Egyptian Exchange says to approve 10 listings by end-year

The Egyptian Exchange expects to have approved the listings of 10 companies by the end of this year as confidence in the local economy grows, the exchange's chairman Mohamed Omran said.
The stock market was hit hard by the political and economic instability which followed the overthrow of Hosni Mubarak in early 2011, but many investors now feel stability is returning. The main stock index .EGX30 and trading volumes have both rebounded above the levels seen in 2010.
Arabian Cement Co (ARCC.CA) listed in Cairo in May this year after raising $110 million in its initial public offer, the first major one on the bourse for about three years.
Omran, in an interview for the Reuters Middle East Investment Summit, said the exchange had approved the listing of four companies so far this year and expected that number to rise to ten by the end of 2014.
Growing activity in the stock market "is a very positive indicator that the Egyptian economy has started to recover,” he said.
"Companies are able to acquire, expand and invest to a greater extent in order to achieve profitability and growth. This will reflect on per-share earnings and in turn on prices in the market. The exchange and the economy can never be separated."
He added: "We have an economy that hungers for investments. The major economic projects that Egypt is currently working on will lift the dust off its economy.”
Regulatory Reforms
Stock prices have tumbled in the past two weeks as global markets have been hit by concern about economic growth; the Egyptian index is down about 13 percent from last month's six-year peak.
Omran said the pull-back was not related to fundamental conditions in Egypt. “The nature of global markets is to rise and fall. These are normal circumstances that do not worry me, especially as the correction occurred within the framework of global markets in general and not the Egyptian market only.

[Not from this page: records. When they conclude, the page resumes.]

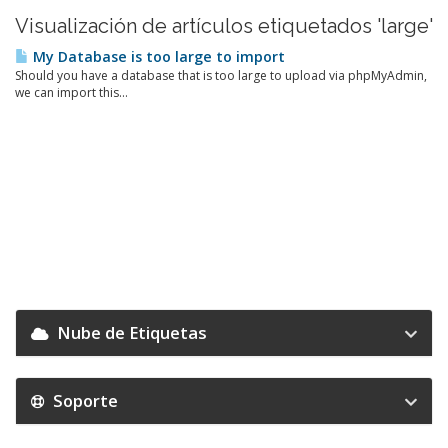
Visualización de artículos etiquetados 'large'
My Database is too large to import
Should you have a database that is too large to upload via phpMyAdmin,
we can import this...
Nube de Etiquetas
Soporte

"What worries me is any diminishing of liquidity and the market’s inability to fund companies’ capital increases.”
To make it easier for companies to raise capital, Omran said the exchange would reassess listing rules with a view toward implementing changes by the end of this year.

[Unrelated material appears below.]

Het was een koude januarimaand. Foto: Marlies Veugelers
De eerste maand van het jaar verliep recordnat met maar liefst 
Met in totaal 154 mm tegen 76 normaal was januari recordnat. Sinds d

Listing rules will not be totally rewritten, but there are five sections "that practical application has shown need to be changed”, he said.
One such section covers the freezing of 65 percent of key shareholders’ stakes during public offers; that may be reduced to 51 percent, Omran said. While 10 percent of major shareholders’ stakes are currently counted as part of free floats, that percentage may be reduced.
Another article stipulates a company must have 300 shareholders at the time of listing; that may be adjusted as some companies have found it difficult to comply. Also, companies may be allowed to list without having completed certain administrative requirements such as annual general meetings, as long as they commit to completing them.
In April, the exchange granted Beltone Financial (BTFH.CA) the country's first license for exchange traded funds (ETF), a step towards deepening trade in the stock market.
Omran said he had expected ETF certificates to be offered earlier this year but the project was still on track.
"Now I can confirm that this will be completed before the end of the year. There are some administrative procedures. Beltone has not yet finalised its offering circular.”